In this case, the Muslim woman and her Hindu partner decided to get married last year and applied for registration of their marriage. However, the sub-divisional magistrate sent a notice to the couple’s homes informing their families about their intention to get married.
The woman’s father and brother then detained her against her will, The Indian Express reported.
Her partner filed a habeas corpus petition before the High Court. The court counselled the woman’s family but she refused to return to her parents’ home. The couple got married in May 2020 under police protection.
While hearing a similar case in January, the Allahabad High Court had ruled that the requirement to give a public notice of intended marriage under the Special Marriage Act was not mandatory in Uttar Pradesh.
Sections 6 and 7 of the Special Marriage Act require the couple to publish a public notice 30 days prior to the marriage to invite or entertain objections.
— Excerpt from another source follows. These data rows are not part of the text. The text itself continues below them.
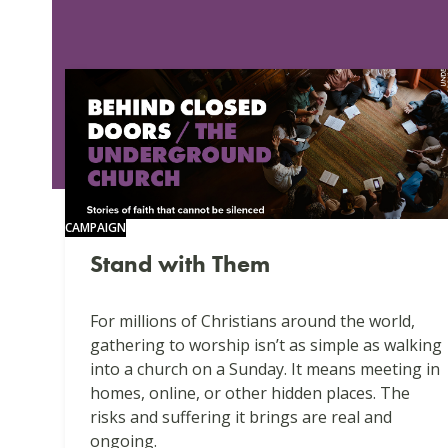
CAMPAIGN
Stand with Them
For millions of Christians around the world,
gathering to worship isn’t as simple as walking
into a church on a Sunday. It means meeting in
homes, online, or other hidden places. The
risks and suffering it brings are real and
ongoing.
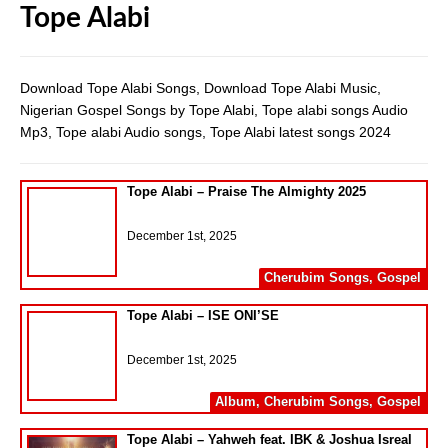
Tope Alabi
Download Tope Alabi Songs, Download Tope Alabi Music,
Nigerian Gospel Songs by Tope Alabi, Tope alabi songs Audio
Mp3, Tope alabi Audio songs, Tope Alabi latest songs 2024
Tope Alabi – Praise The Almighty 2025
December 1st, 2025
Cherubim Songs
,
Gospel
Tope Alabi – ISE ONI’SE
December 1st, 2025
Album
,
Cherubim Songs
,
Gospel
Tope Alabi – Yahweh feat. IBK & Joshua Isreal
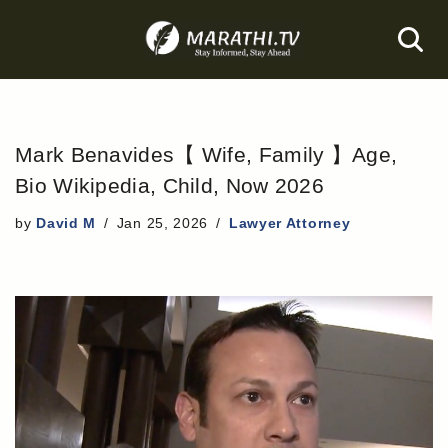
Skip
to
content
Mark Benavides【 Wife, Family 】Age,
Bio Wikipedia, Child, Now 2026
by
David M
Jan 25, 2026
Lawyer Attorney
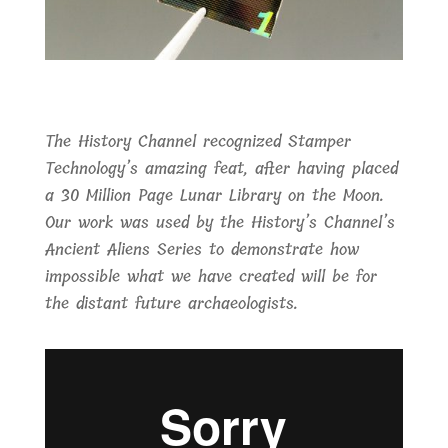
The History Channel recognized Stamper
Technology’s amazing feat, after having placed
a 30 Million Page Lunar Library on the Moon.
Our work was used by the History’s Channel’s
Ancient Aliens Series to demonstrate how
impossible what we have created will be for
the distant future archaeologists.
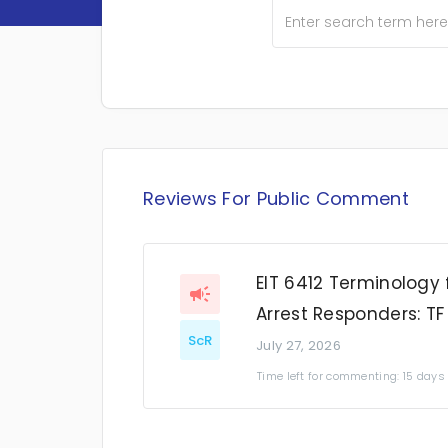
Reviews For Public Comment
EIT 6412 Terminology 
Arrest Responders: TF
ScR
July 27, 2026
Time left for commenting: 15 days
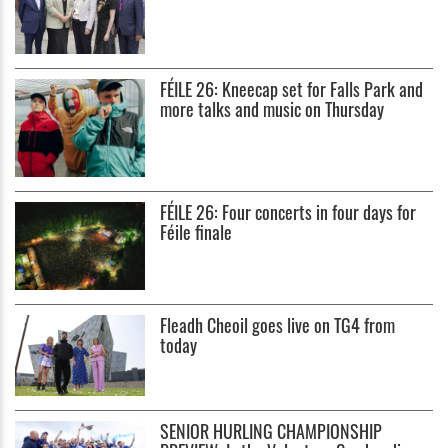
FÉILE 26: Kneecap set for Falls Park and
more talks and music on Thursday
FÉILE 26: Four concerts in four days for
Féile finale
Fleadh Cheoil goes live on TG4 from
today
SENIOR HURLING CHAMPIONSHIP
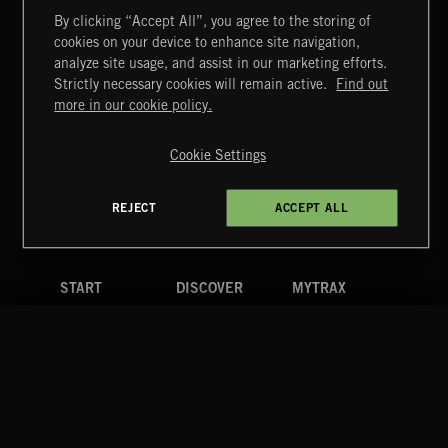
By clicking “Accept All”, you agree to the storing of
cookies on your device to enhance site navigation,
MIAMI POP
analyze site usage, and assist in our marketing efforts.
Strictly necessary cookies will remain active.
Find out
Extreme Music
more in our cookie policy.
Copyright © 2026 Extreme Music Library Ltd. All Rights
Reserved.
Cookie Settings
Terms & Conditions
Cookies Policy
Privacy Policy
UK Modern Slavery Act
CA Privacy Notice
Do Not Share My Personal Information
REJECT
ACCEPT ALL
4d7b08da0 US
START
DISCOVER
MYTRAX
Home
Releases
Dashboard
Discover
Playlists
Favorites
Search
Talent
Mixes
Labels
COMPANY
CONTACT
FOLLOW US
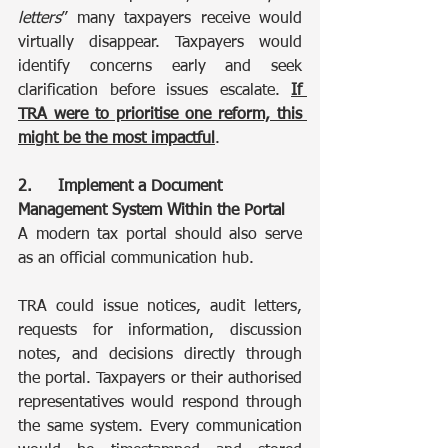
letters
” many taxpayers receive would 
virtually disappear. Taxpayers would 
identify concerns early and seek 
clarification before issues escalate. 
If 
TRA were to prioritise one reform, this 
might be the most impactful
.
2.	Implement a Document 
Management System Within the Portal
A modern tax portal should also serve 
as an official communication hub.
TRA could issue notices, audit letters, 
requests for information, discussion 
notes, and decisions directly through 
the portal. Taxpayers or their authorised 
representatives would respond through 
the same system. Every communication 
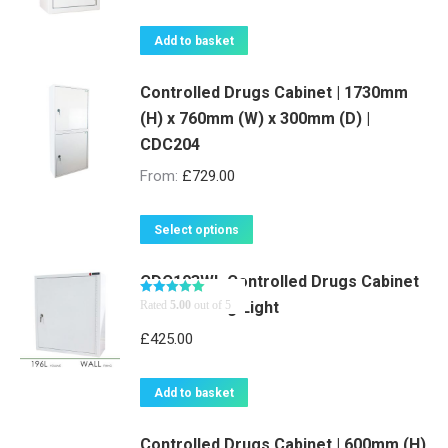
Add to basket
Controlled Drugs Cabinet | 1730mm
(H) x 760mm (W) x 300mm (D) |
CDC204
From:
£
729.00
This
Select options
product
CDC103WL Controlled Drugs Cabinet
has
with Warning Light
Rated
5.00
out of 5
multiple
variants.
£
425.00
The
options
Add to basket
may
be
Controlled Drugs Cabinet | 600mm (H)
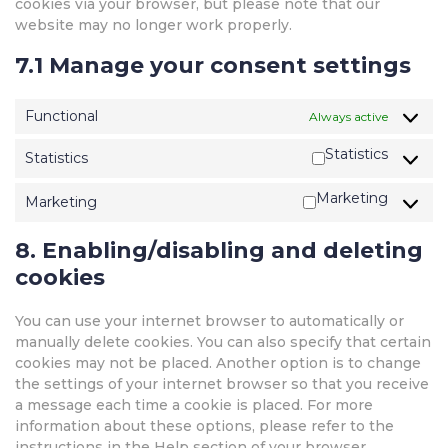
cookies via your browser, but please note that our
website may no longer work properly.
7.1 Manage your consent settings
Functional
Always active
Statistics
Statistics
Marketing
Marketing
8. Enabling/disabling and deleting
cookies
You can use your internet browser to automatically or
manually delete cookies. You can also specify that certain
cookies may not be placed. Another option is to change
the settings of your internet browser so that you receive
a message each time a cookie is placed. For more
information about these options, please refer to the
instructions in the Help section of your browser.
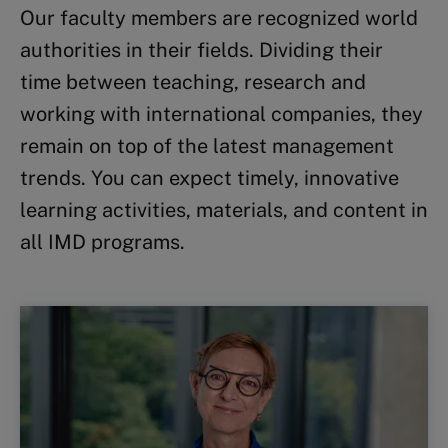
Our faculty members are recognized world
authorities in their fields. Dividing their
time between teaching, research and
working with international companies, they
remain on top of the latest management
trends. You can expect timely, innovative
learning activities, materials, and content in
all IMD programs.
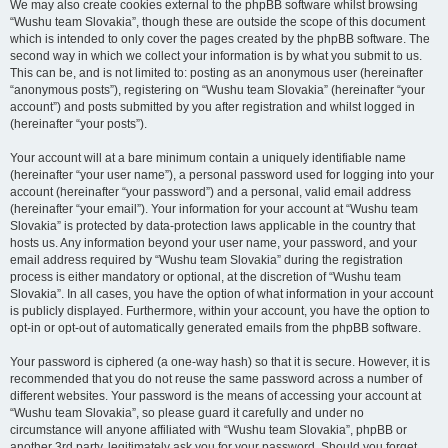
We may also create cookies external to the phpBB software whilst browsing
“Wushu team Slovakia”, though these are outside the scope of this document
which is intended to only cover the pages created by the phpBB software. The
second way in which we collect your information is by what you submit to us.
This can be, and is not limited to: posting as an anonymous user (hereinafter
“anonymous posts”), registering on “Wushu team Slovakia” (hereinafter “your
account”) and posts submitted by you after registration and whilst logged in
(hereinafter “your posts”).
Your account will at a bare minimum contain a uniquely identifiable name
(hereinafter “your user name”), a personal password used for logging into your
account (hereinafter “your password”) and a personal, valid email address
(hereinafter “your email”). Your information for your account at “Wushu team
Slovakia” is protected by data-protection laws applicable in the country that
hosts us. Any information beyond your user name, your password, and your
email address required by “Wushu team Slovakia” during the registration
process is either mandatory or optional, at the discretion of “Wushu team
Slovakia”. In all cases, you have the option of what information in your account
is publicly displayed. Furthermore, within your account, you have the option to
opt-in or opt-out of automatically generated emails from the phpBB software.
Your password is ciphered (a one-way hash) so that it is secure. However, it is
recommended that you do not reuse the same password across a number of
different websites. Your password is the means of accessing your account at
“Wushu team Slovakia”, so please guard it carefully and under no
circumstance will anyone affiliated with “Wushu team Slovakia”, phpBB or
another 3rd party, legitimately ask you for your password. Should you forget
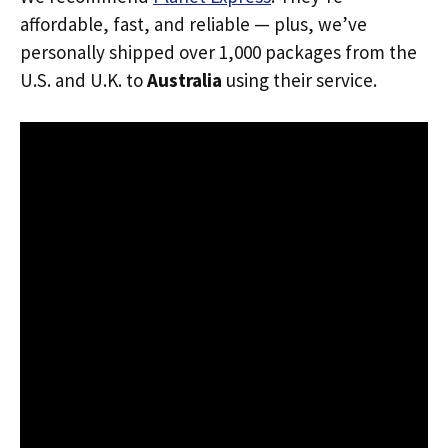
affordable, fast, and reliable — plus, we’ve
personally shipped over 1,000 packages from the
U.S. and U.K. to
Australia
using their service.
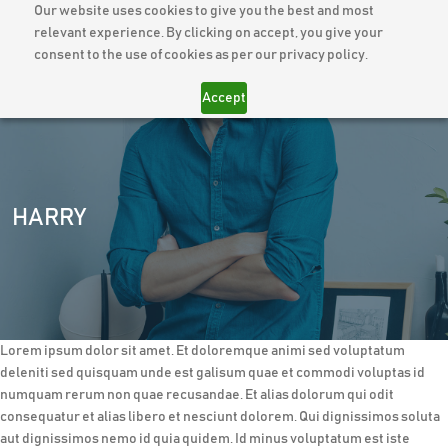
Our website uses cookies to give you the best and most
relevant experience. By clicking on accept, you give your
consent to the use of cookies as per our privacy policy.
Accept
HARRY
Lorem ipsum dolor sit amet. Et doloremque animi sed voluptatum
deleniti sed quisquam unde est galisum quae et commodi voluptas id
numquam rerum non quae recusandae. Et alias dolorum qui odit
consequatur et alias libero et nesciunt dolorem. Qui dignissimos soluta
aut dignissimos nemo id quia quidem. Id minus voluptatum est iste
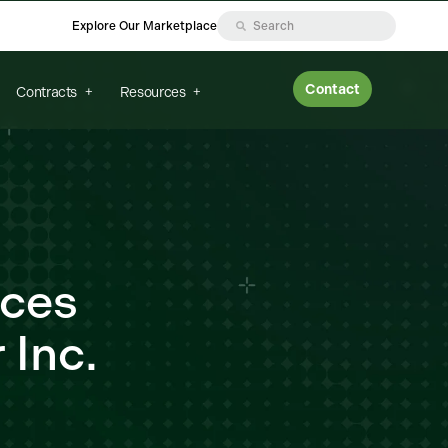
Explore Our Marketplace
Contact
Contracts
Resources
nces
 Inc.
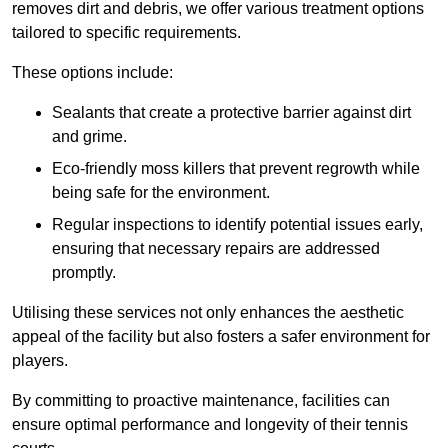
removes dirt and debris, we offer various treatment options
tailored to specific requirements.
These options include:
Sealants that create a protective barrier against dirt
and grime.
Eco-friendly moss killers that prevent regrowth while
being safe for the environment.
Regular inspections to identify potential issues early,
ensuring that necessary repairs are addressed
promptly.
Utilising these services not only enhances the aesthetic
appeal of the facility but also fosters a safer environment for
players.
By committing to proactive maintenance, facilities can
ensure optimal performance and longevity of their tennis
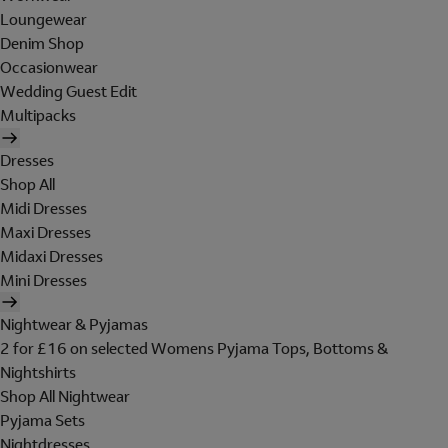
Loungewear
Denim Shop
Occasionwear
Wedding Guest Edit
Multipacks
Dresses
Shop All
Midi Dresses
Maxi Dresses
Midaxi Dresses
Mini Dresses
Nightwear & Pyjamas
2 for £16 on selected Womens Pyjama Tops, Bottoms &
Nightshirts
Shop All Nightwear
Pyjama Sets
Nightdresses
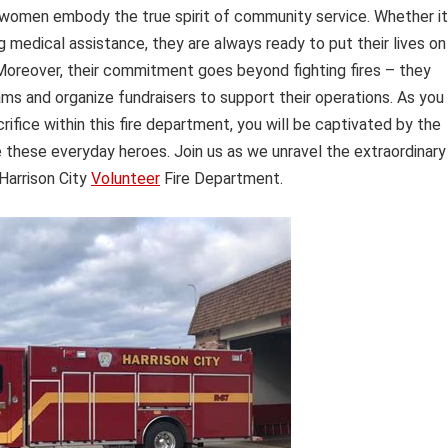
 women embody the true spirit of community service. Whether it
ing medical assistance, they are always ready to put their lives on
. Moreover, their commitment goes beyond fighting fires – they
ams and organize fundraisers to support their operations. As you
rifice within this fire department, you will be captivated by the
e these everyday heroes. Join us as we unravel the extraordinary
Harrison City
Volunteer
Fire Department.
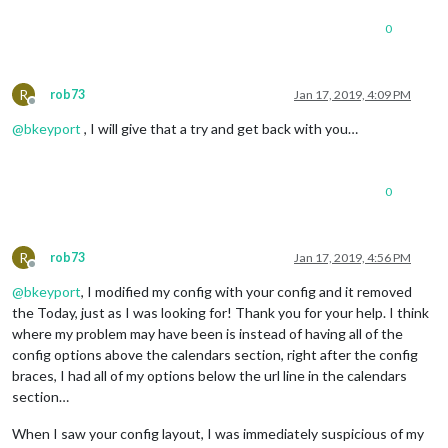
broadcastEvents
: false,

0
hideOngoing
: true,

excludedEvents
: [
"InOffice"
],
dateEndFormat
: 
"h:mm a"
,

calendars
: [

R
rob73
Jan 17, 2019, 4:09 PM
					{

Offline
symbol
: 
"cal
@
bkeyport
, I will give that a try and get back with you…
url
: 
"https:
					}

					],

0
				}

R
rob73
Jan 17, 2019, 4:56 PM
Offline
@
bkeyport
, I modified my config with your config and it removed
the Today, just as I was looking for! Thank you for your help. I think
where my problem may have been is instead of having all of the
config options above the calendars section, right after the config
braces, I had all of my options below the url line in the calendars
section…
When I saw your config layout, I was immediately suspicious of my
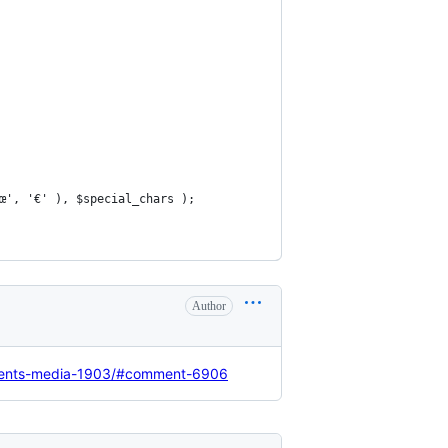
'œ', '€' ), $special_chars );
Author
ccents-media-1903/#comment-6906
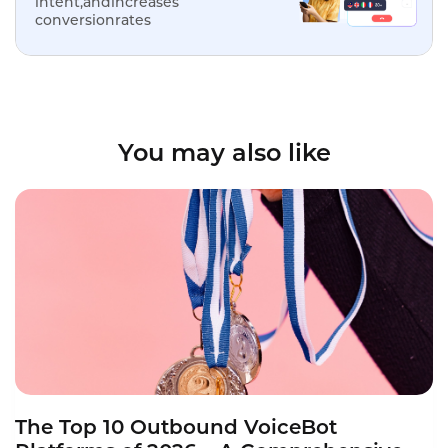
intent,andincreases
conversionrates
You may also like
The Top 10 Outbound VoiceBot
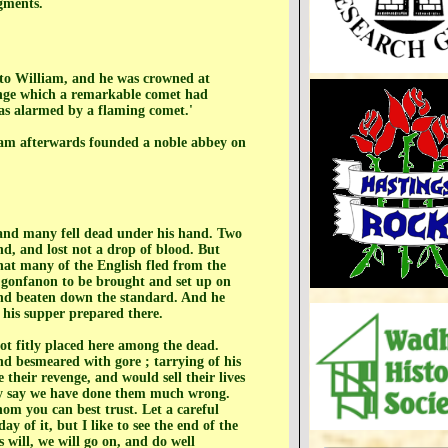
dgments.
y to William, and he was crowned at
ange which a remarkable comet had
was alarmed by a flaming comet.'
liam afterwards founded a noble abbey on
 and many fell dead under his hand. Two
nd, and lost not a drop of blood. But
that many of the English fled from the
s gonfanon to be brought and set up on
 and beaten down the standard. And he
 his supper prepared there.
not fitly placed here among the dead.
d besmeared with gore ; tarrying of his
their revenge, and would sell their lives
hey say we have done them much wrong.
om you can best trust. Let a careful
 of it, but I like to see the end of the
 will, we will go on, and do well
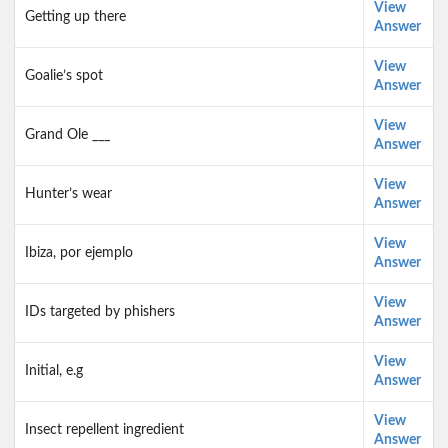
View
Getting up there
Answer
View
Goalie’s spot
Answer
View
Grand Ole ___
Answer
View
Hunter’s wear
Answer
View
Ibiza, por ejemplo
Answer
View
IDs targeted by phishers
Answer
View
Initial, e.g
Answer
View
Insect repellent ingredient
Answer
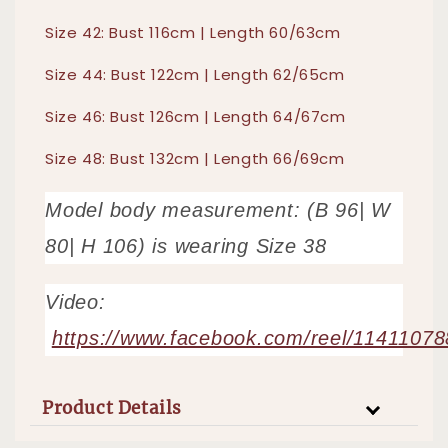
Size 42: Bust 116cm | Length 60/63cm
Size 44: Bust 122cm | Length 62/65cm
Size 46: Bust 126cm | Length 64/67cm
Size 48: Bust 132cm | Length 66/69cm
Model body measurement: (B 96| W
80| H 106) is wearing Size 38
Video:
https://www.facebook.com/reel/1141107
Product Details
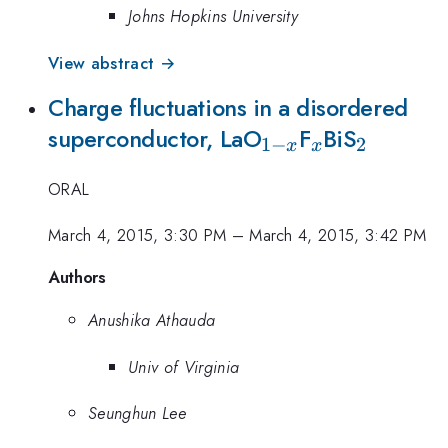
Johns Hopkins University
View abstract →
Charge fluctuations in a disordered
_{1-
_{x}
_{2}
superconductor, LaO
F
BiS
1
−
2
x
x
x}
ORAL
March 4, 2015, 3:30 PM
–
March 4, 2015, 3:42 PM
Authors
Anushika Athauda
Univ of Virginia
Seunghun Lee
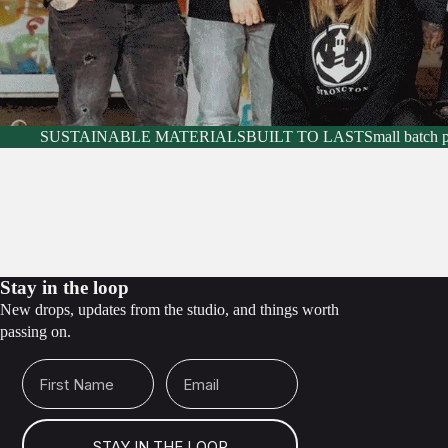
SUSTAINABLE MATERIALS
BUILT TO LAST
Small batch 
Stay in the loop
New drops, updates from the studio, and things worth
passing on.
First Name
Email
STAY IN THE LOOP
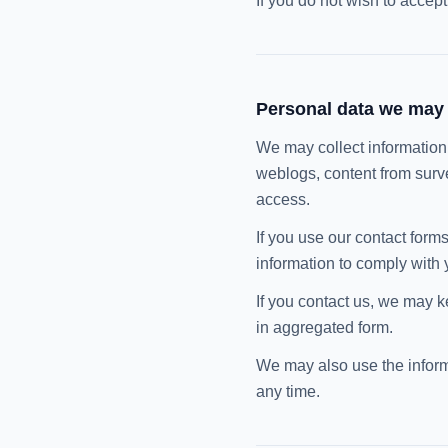
If you do not wish to accep
Personal data we may 
We may collect information o
weblogs, content from surv
access.
If you use our contact forms
information to comply with 
If you contact us, we may k
in aggregated form.
We may also use the informa
any time.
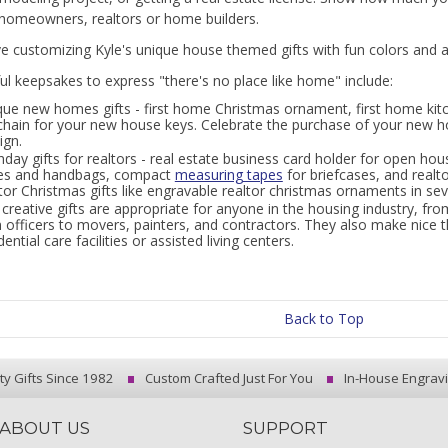
homeowners, realtors or home builders.
ove customizing Kyle's unique house themed gifts with fun colors and
l keepsakes to express "there's no place like home" include:
que new homes gifts - first home Christmas ornament, first home ki
chain for your new house keys. Celebrate the purchase of your new 
ign.
hday gifts for realtors - real estate business card holder for open hou
es and handbags, compact
measuring tapes
for briefcases, and realt
tor Christmas gifts like engravable realtor christmas ornaments in sev
creative gifts are appropriate for anyone in the housing industry, from
 officers to movers, painters, and contractors. They also make nice 
dential care facilities or assisted living centers.
Back to Top
ty Gifts Since 1982
Custom Crafted Just For You
In-House Engrav
ABOUT US
SUPPORT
However, the High Court had noted that mandatory publication of such a notice would interfere with the fundamental rights of liberty and privacy and the freedom to marry without the interference of the state. The court said it was up to the discretion of those getting married if they wanted to publish such a notice. The judgement also mentioned that the concerned marriage officer shall not publish a notice or entertain objections if the couple did not want the declaration.
In that case too, the High Court was hearing a habeas corpus petition alleging that an adult woman had been detained against her will for wanting to marry her partner, who was from a different religion.